A cyber strategy should be led from the ‘C-Suite’. It needs to be managed on a whole-enterprise basis, with collaboration across corporate functions. The senior executive who orchestrates a cyber strategy should combine commercial nous and the relevant understanding of IT, HR, legal and reputational issues.

Assume Hackers, Already Inside:

We need to assume not only those hackers are trying to get in, but they are already inside our companies’ data. Tackling the enemy within requires different measures from trying to keep them out. Organizations should initiate regular stress-testing of data to improve detection, and invest in measures to make it less financially rewarding and more time-consuming for hackers to attack in the first place.

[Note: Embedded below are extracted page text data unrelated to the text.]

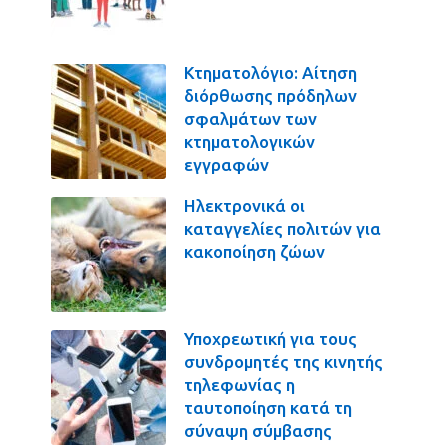
Κτηματολόγιο: Αίτηση
διόρθωσης πρόδηλων
σφαλμάτων των
κτηματολογικών
εγγραφών
Ηλεκτρονικά οι
καταγγελίες πολιτών για
κακοποίηση ζώων
Υποχρεωτική για τους
συνδρομητές της κινητής
τηλεφωνίας η
ταυτοποίηση κατά τη
σύναψη σύμβασης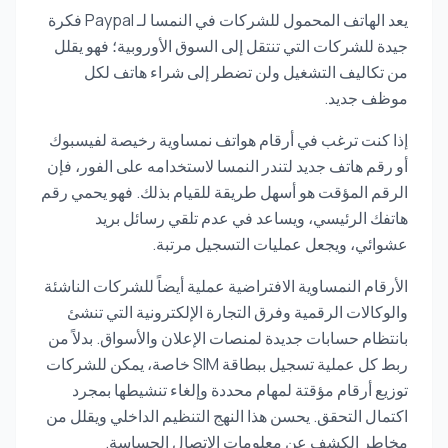
يعد الهاتف المحمول للشركات في النمسا لـ Paypal فكرة
جيدة للشركات التي تنتقل إلى السوق الأوروبية؛ فهو يقلل
من تكاليف التشغيل ولن تضطر إلى شراء هاتف لكل
موظف جديد.
إذا كنت ترغب في أرقام هواتف نمساوية رخيصة لفيسبوك
أو رقم هاتف جديد لتندر النمسا لاستخدامه على الفور، فإن
الرقم المؤقت هو أسهل طريقة للقيام بذلك. فهو يحمي رقم
هاتفك الرئيسي، ويساعد في عدم تلقي رسائل بريد
عشوائي، ويجعل عمليات التسجيل مرتبة.
الأرقام النمساوية الافتراضية عملية أيضاً للشركات الناشئة
والوكالات الرقمية وفرق التجارة الإلكترونية التي تنشئ
بانتظام حسابات جديدة لمنصات الإعلان والأسواق. بدلاً من
ربط كل عملية تسجيل ببطاقة SIM خاصة، يمكن للشركات
توزيع أرقام مؤقتة لمهام محددة وإلغاء تنشيطها بمجرد
اكتمال التحقق. يحسن هذا النهج التنظيم الداخلي ويقلل من
مخاطر الكشف عن معلومات الاتصال الحساسة.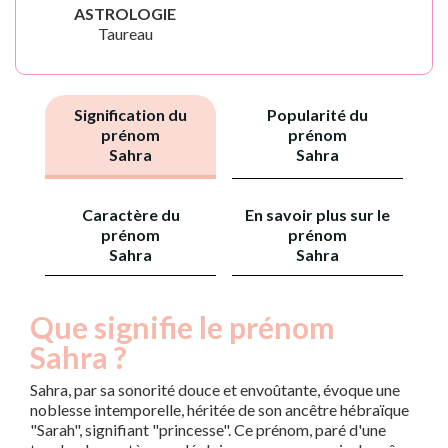
ASTROLOGIE
Taureau
Signification du
Popularité du
prénom
prénom
Sahra
Sahra
Caractère du
En savoir plus sur le
prénom
prénom
Sahra
Sahra
Que signifie le prénom
Sahra ?
Sahra, par sa sonorité douce et envoûtante, évoque une
noblesse intemporelle, héritée de son ancêtre hébraïque
"Sarah", signifiant "princesse". Ce prénom, paré d'une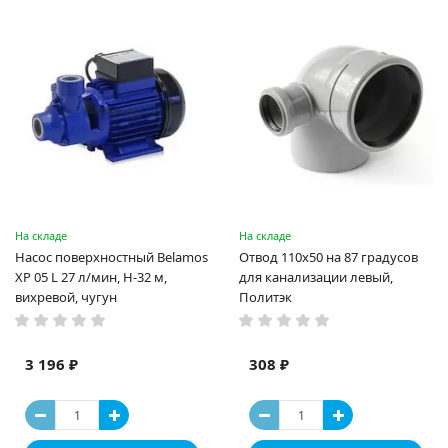
На складе
На складе
Насос поверхностный Belamos
Отвод 110х50 на 87 градусов
XP 05 L 27 л/мин, Н-32 м,
для канализации левый,
вихревой, чугун
Политэк
3 196 ₽
308 ₽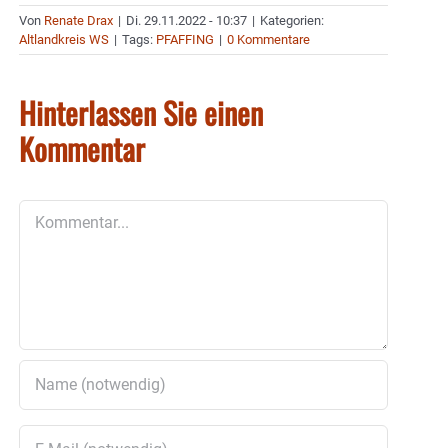
Von
Renate Drax
|
Di. 29.11.2022 - 10:37
|
Kategorien:
Altlandkreis WS
|
Tags:
PFAFFING
|
0 Kommentare
Hinterlassen Sie einen
Kommentar
Kommentar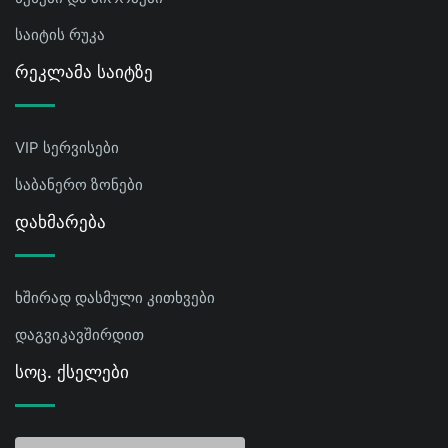
საიტის რუკა
Რეკლამა Საიტზე
VIP სერვისები
საბანერო ზონები
Დახმარება
ხშირად დასმული კითხვები
დაგვიკავშირდით
Სოც. Ქსელები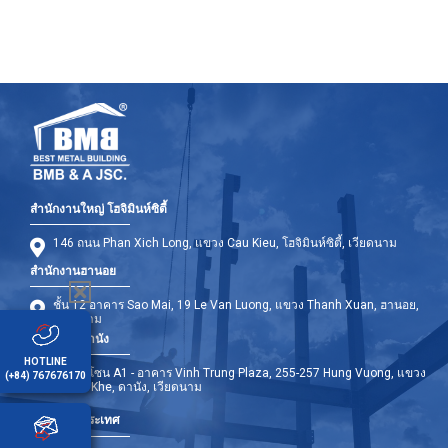
สำนักงานใหญ่ โฮจิมินห์ซิตี้
146 ถนน Phan Xich Long, แขวง Cau Kieu, โฮจิมินห์ซิตี้, เวียดนาม
สำนักงานฮานอย
ชั้น 12 อาคาร Sao Mai, 19 Le Van Luong, แขวง Thanh Xuan, ฮานอย,
เวียดนาม
สำนักงานดานัง
HOTLINE
ชั้น 9 - โซน A1 - อาคาร Vinh Trung Plaza, 255-257 Hung Vuong, แขวง
(+84) 767676170
Thanh Khe, ดานัง, เวียดนาม
สาขาต่างประเทศ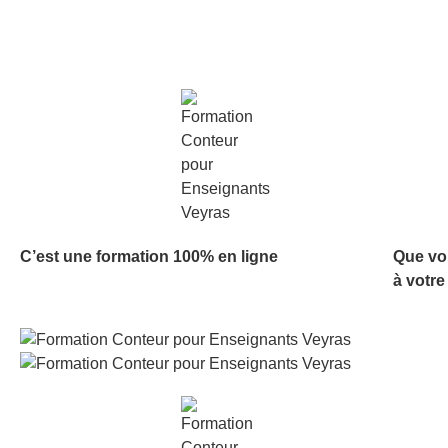
C’est une formation 100% en ligne
Que vo
à votre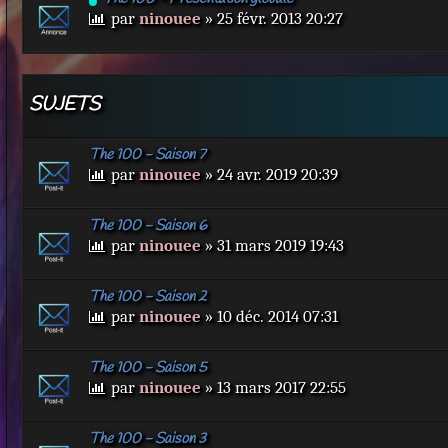
par
ninouee
» 25 févr. 2013 20:27
SUJETS
The 100 - Saison 7
par
ninouee
» 24 avr. 2019 20:39
The 100 - Saison 6
par
ninouee
» 31 mars 2019 19:43
The 100 - Saison 2
par
ninouee
» 10 déc. 2014 07:31
The 100 - Saison 5
par
ninouee
» 13 mars 2017 22:55
The 100 - Saison 3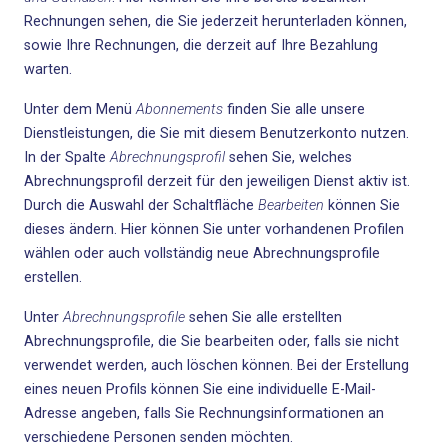
Rechnungen sehen, die Sie jederzeit herunterladen können,
sowie Ihre Rechnungen, die derzeit auf Ihre Bezahlung
warten
.
Unter dem Menü
Abonnements
finden Sie alle unsere
Dienstleistungen, die Sie mit diesem Benutzerkonto nutzen.
In der Spalte
Abrechnungsprofil
sehen Sie, welches
Abrechnungsprofil derzeit für den jeweiligen Dienst aktiv ist.
Durch die Auswahl der Schaltfläche
Bearbeiten
können Sie
dieses ändern. Hier können Sie unter vorhandenen Profilen
wählen oder auch vollständig neue Abrechnungsprofile
erstellen.
Unter
Abrechnungsprofile
sehen Sie alle erstellten
Abrechnungsprofile, die Sie bearbeiten oder, falls sie nicht
verwendet werden, auch löschen können. Bei der Erstellung
eines neuen Profils können Sie eine individuelle E-Mail-
Adresse angeben, falls Sie Rechnungsinformationen an
verschiedene Personen senden möchten.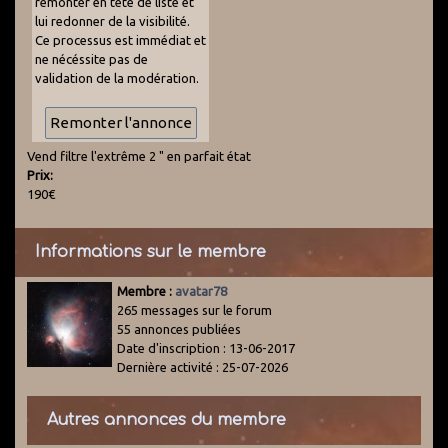
remonter en tête de liste et
lui redonner de la visibilité.
Ce processus est immédiat et
ne nécéssite pas de
validation de la modération.
Vend filtre l'extrême 2 " en parfait état
Prix:
190€
Informations sur le membre
Membre :
avatar78
265 messages sur le forum
55 annonces publiées
Date d'inscription : 13-06-2017
Dernière activité : 25-07-2026
Autres annonces du membre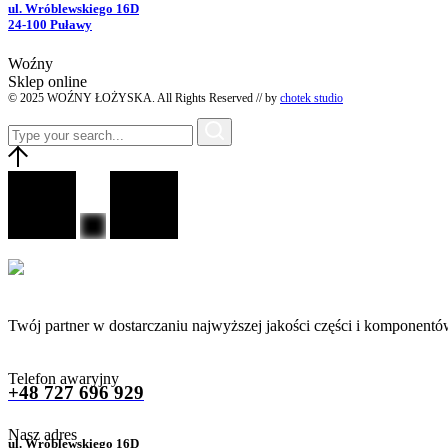
ul. Wróblewskiego 16D
24-100 Puławy
Woźny
Sklep online
© 2025 WOŹNY ŁOŻYSKA. All Rights Reserved // by
chotek studio
Twój partner w dostarczaniu najwyższej jakości części i komponentó
Telefon awaryjny
+48 727 696 929
Nasz adres
ul. Wróblewskiego 16D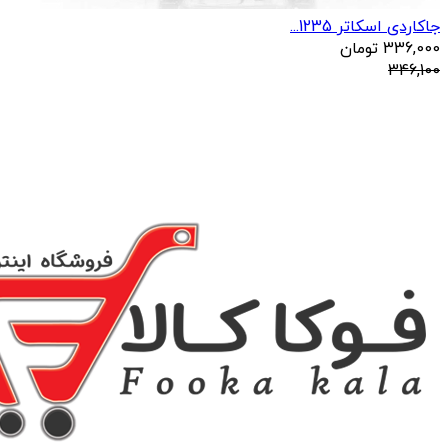
جاکاردی اسکاتر 1235...
336,000
تومان
346,100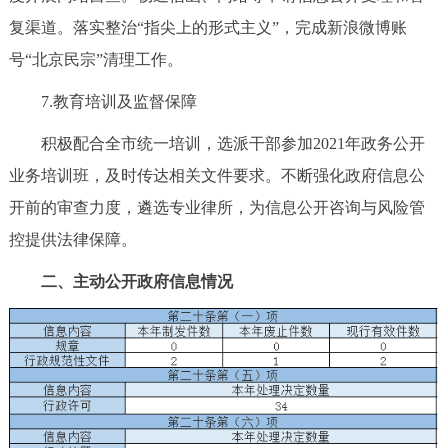
复渠道。落实整治“指尖上的形式主义”，完成新浪微博账
号“北京民宗”清理工作。
7.教育培训及监督保障
积极配合全市统一培训，选派干部参加2021年政务公开
业务培训班，及时传达相关文件要求。不断强化政府信息公
开前的审查力度，遴选专业律所，为信息公开咨询与风险管
控提供法律保障。
二、主动公开政府信息情况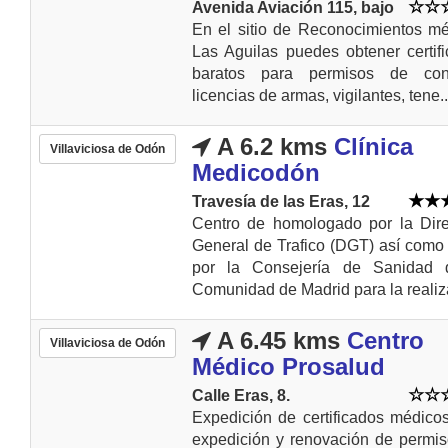
Avenida Aviación 115, bajo
En el sitio de Reconocimientos m
Las Aguilas puedes obtener certif
baratos para permisos de cond
licencias de armas, vigilantes, tene..
A 6.2 kms
Clínica
Villaviciosa de Odón
Medicodón
Travesía de las Eras, 12
Centro de homologado por la Dire
General de Trafico (DGT) así com
por la Consejería de Sanidad 
Comunidad de Madrid para la realiza
A 6.45 kms
Centro
Villaviciosa de Odón
Médico Prosalud
Calle Eras, 8.
Expedición de certificados médico
expedición y renovación de permi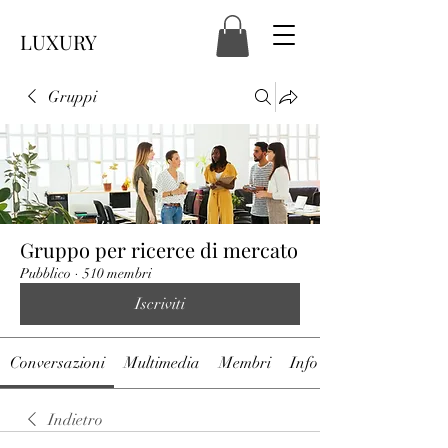
LUXURY
Gruppi
Gruppo per ricerce di mercato
Pubblico
·
510 membri
Iscriviti
Conversazioni
Multimedia
Membri
Info
Indietro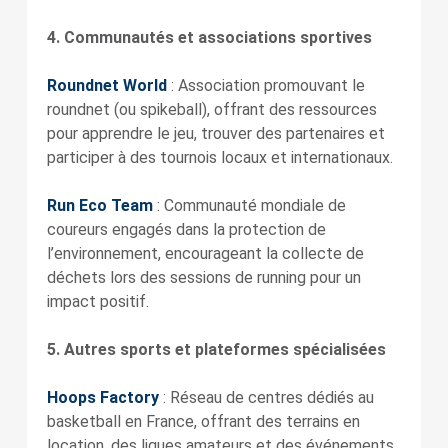
4. Communautés et associations sportives
Roundnet World
: Association promouvant le
roundnet (ou spikeball), offrant des ressources
pour apprendre le jeu, trouver des partenaires et
participer à des tournois locaux et internationaux.
Run Eco Team
: Communauté mondiale de
coureurs engagés dans la protection de
l’environnement, encourageant la collecte de
déchets lors des sessions de running pour un
impact positif.
5. Autres sports et plateformes spécialisées
Hoops Factory
: Réseau de centres dédiés au
basketball en France, offrant des terrains en
location, des ligues amateurs et des événements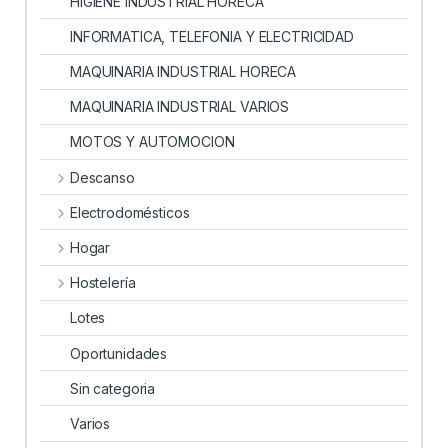
HIGIENE INDUSTRIAL HORECA
INFORMATICA, TELEFONIA Y ELECTRICIDAD
MAQUINARIA INDUSTRIAL HORECA
MAQUINARIA INDUSTRIAL VARIOS
MOTOS Y AUTOMOCION
Descanso
Electrodomésticos
Hogar
Hostelería
Lotes
Oportunidades
Sin categoria
Varios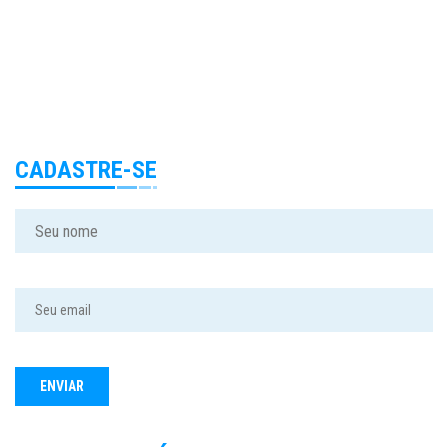
CADASTRE-SE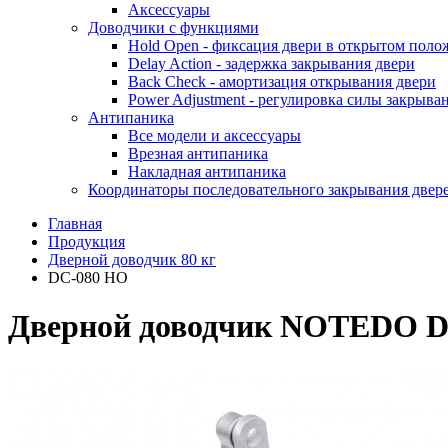
Аксессуары
Доводчики с функциями
Hold Open - фиксация двери в открытом пол
Delay Action - задержка закрывания двери
Back Check - амортизация открывания двери
Power Adjustment - регулировка силы закрыва
Антипаника
Все модели и аксессуары
Врезная антипаника
Накладная антипаника
Координаторы последовательного закрывания двер
Главная
Продукция
Дверной доводчик 80 кг
DC-080 HO
Дверной доводчик NOTEDO 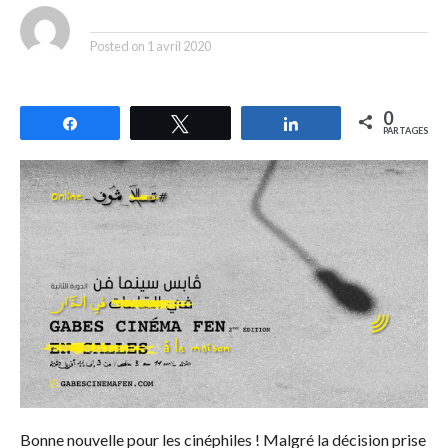
By
Posted on
1 avril 2020
0
Partagez
Tweetez
Partagez
PARTAGES
Bonne nouvelle pour les cinéphiles ! Malgré la décision prise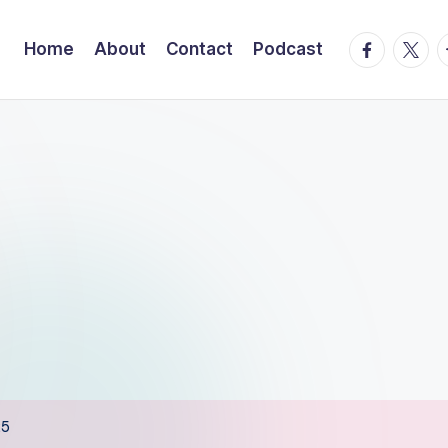
facebook.
twitte
t
Home
About
Contact
Podcast
25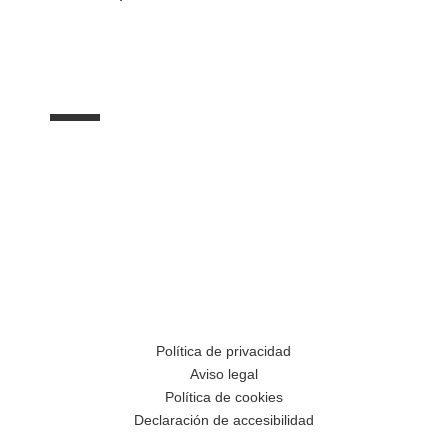
Política de privacidad
Aviso legal
Política de cookies
Declaración de accesibilidad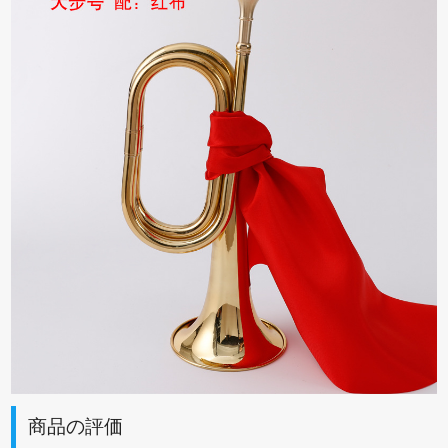
商品の評価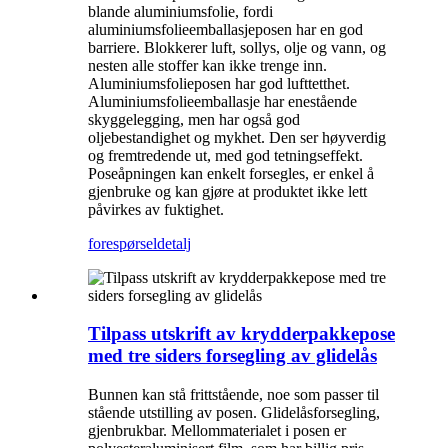
blande aluminiumsfolie, fordi
aluminiumsfolieemballasjeposen har en god
barriere. Blokkerer luft, sollys, olje og vann, og
nesten alle stoffer kan ikke trenge inn.
Aluminiumsfolieposen har god lufttetthet.
Aluminiumsfolieemballasje har enestående
skyggelegging, men har også god
oljebestandighet og mykhet. Den ser høyverdig
og fremtredende ut, med god tetningseffekt.
Poseåpningen kan enkelt forsegles, er enkel å
gjenbruke og kan gjøre at produktet ikke lett
påvirkes av fuktighet.
forespørsel
detalj
Tilpass utskrift av krydderpakkepose
med tre siders forsegling av glidelås
Bunnen kan stå frittstående, noe som passer til
stående utstilling av posen. Glidelåsforsegling,
gjenbrukbar. Mellommaterialet i posen er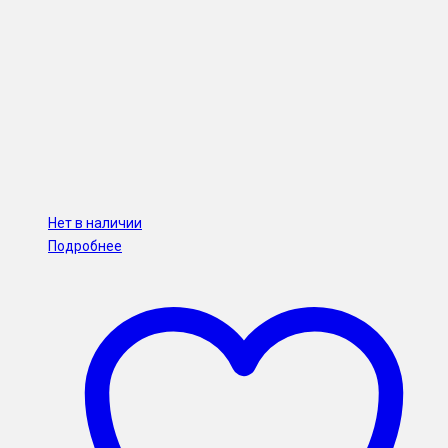
Нет в наличии
Подробнее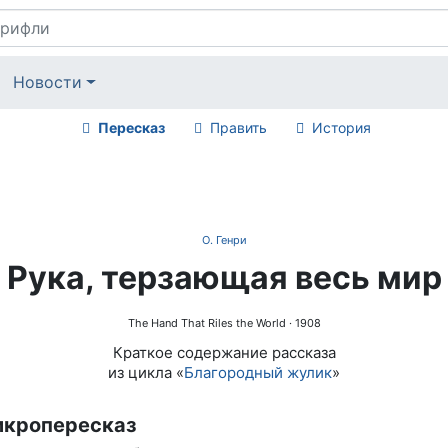
Новости
Пересказ
Править
История
О. Генри
Рука, терзающая весь мир
The Hand That Riles the World
· 1908
Краткое содержание рассказа
из цикла «
Благородный жулик
»
кропересказ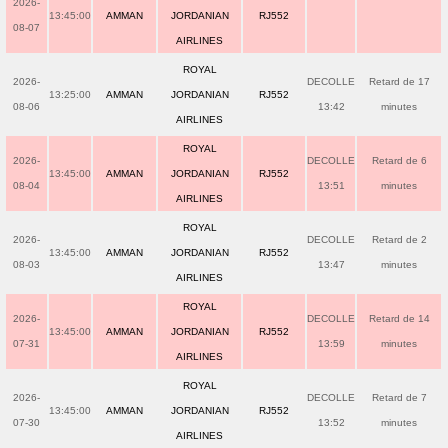
2026-
13:45:00
AMMAN
JORDANIAN
RJ552
08-07
AIRLINES
ROYAL
2026-
DECOLLE
Retard de 17
13:25:00
AMMAN
JORDANIAN
RJ552
08-06
13:42
minutes
AIRLINES
ROYAL
2026-
DECOLLE
Retard de 6
13:45:00
AMMAN
JORDANIAN
RJ552
08-04
13:51
minutes
AIRLINES
ROYAL
2026-
DECOLLE
Retard de 2
13:45:00
AMMAN
JORDANIAN
RJ552
08-03
13:47
minutes
AIRLINES
ROYAL
2026-
DECOLLE
Retard de 14
13:45:00
AMMAN
JORDANIAN
RJ552
07-31
13:59
minutes
AIRLINES
ROYAL
2026-
DECOLLE
Retard de 7
13:45:00
AMMAN
JORDANIAN
RJ552
07-30
13:52
minutes
AIRLINES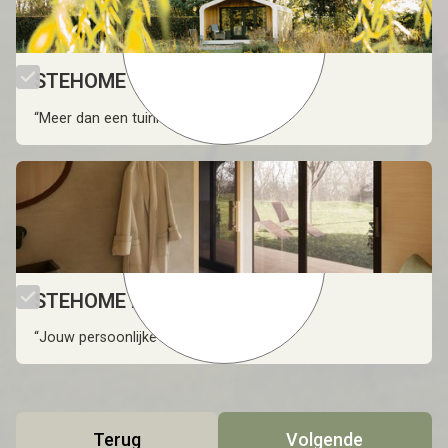
STEHOME Garden
“Meer dan een tuinhuis.''
STEHOME Relax
“Jouw persoonlijke toevluchtsoord.''
Terug
Volgende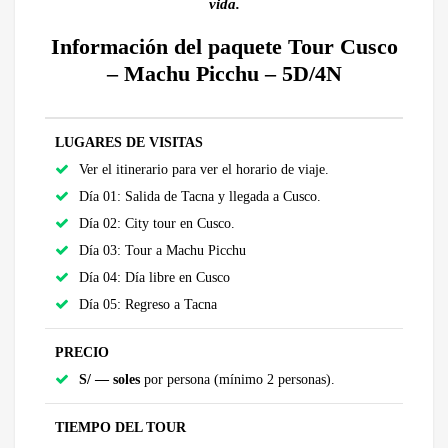
vida.
Información del paquete Tour Cusco
– Machu Picchu – 5D/4N
LUGARES DE VISITAS
Ver el itinerario para ver el horario de viaje.
Día 01: Salida de Tacna y llegada a Cusco.
Día 02: City tour en Cusco.
Día 03: Tour a Machu Picchu
Día 04: Día libre en Cusco
Día 05: Regreso a Tacna
PRECIO
S/ — soles
por persona (mínimo 2 personas).
TIEMPO DEL TOUR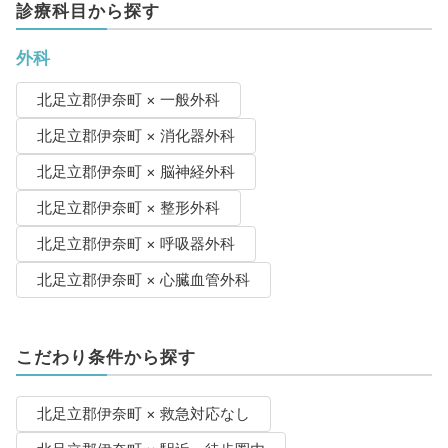
診療科目から探す
外科
北足立郡伊奈町 × 一般外科
北足立郡伊奈町 × 消化器外科
北足立郡伊奈町 × 脳神経外科
北足立郡伊奈町 × 整形外科
北足立郡伊奈町 × 呼吸器外科
北足立郡伊奈町 × 心臓血管外科
こだわり条件から探す
北足立郡伊奈町 × 救急対応なし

Invest in Making the Workforce Cyber-Smart:

Investing in enterprise-wide cyber-security training is expensive, but a vigilant workforce is a vital protection. It means offering a combination of rewards and disincentives, encourages a culture supportive to cyber security. Not all training will deliver 100 Percent perfection, but it can improve prevention.

See Technology as One of Several Lines of Defense:

IT solutions are often the first port of call for organizations looking at cyber defense. It’s important to understand that technological defenses are critical, but not sufficient response on their own.

Insure for Cyber Threats We Cannot Mitigate:

While insurance is an old and experienced industry, the cyber risk market is young and because these risks are hard to quantify, insurance companies’ willingness to put capital at risk is currently constrained. No doubt the market will broaden and deepen over time, but we have to become better at understanding and quantifying cyber risk, its financial and non-financial impact.

Allocate Enough Capital to the Right Cyber Defenses:

Companies need to understand, quantify and provide for their greatest cyber exposures. This starts with identifying critical assets to create a critical digital asset register. These are assets which impact on financial stability, customer relationships, and regulatory compliance and trust. They might include infrastructure, data, applications, or services supplied by third parties. We are in the middle of a technological revolution in the way we live and do business. It’s a very young revolution, with amazing opportunities and substantial risks. Some argue that the solution lies in technology, and the others in institutions, human behavior and insurance. We think it’s all of those things coming together. By bringing together institutional responses and technological solutions, by influencing human behavior, and developing the insurance market, we can distribute cyber risk and enjoy the promise of a connected future.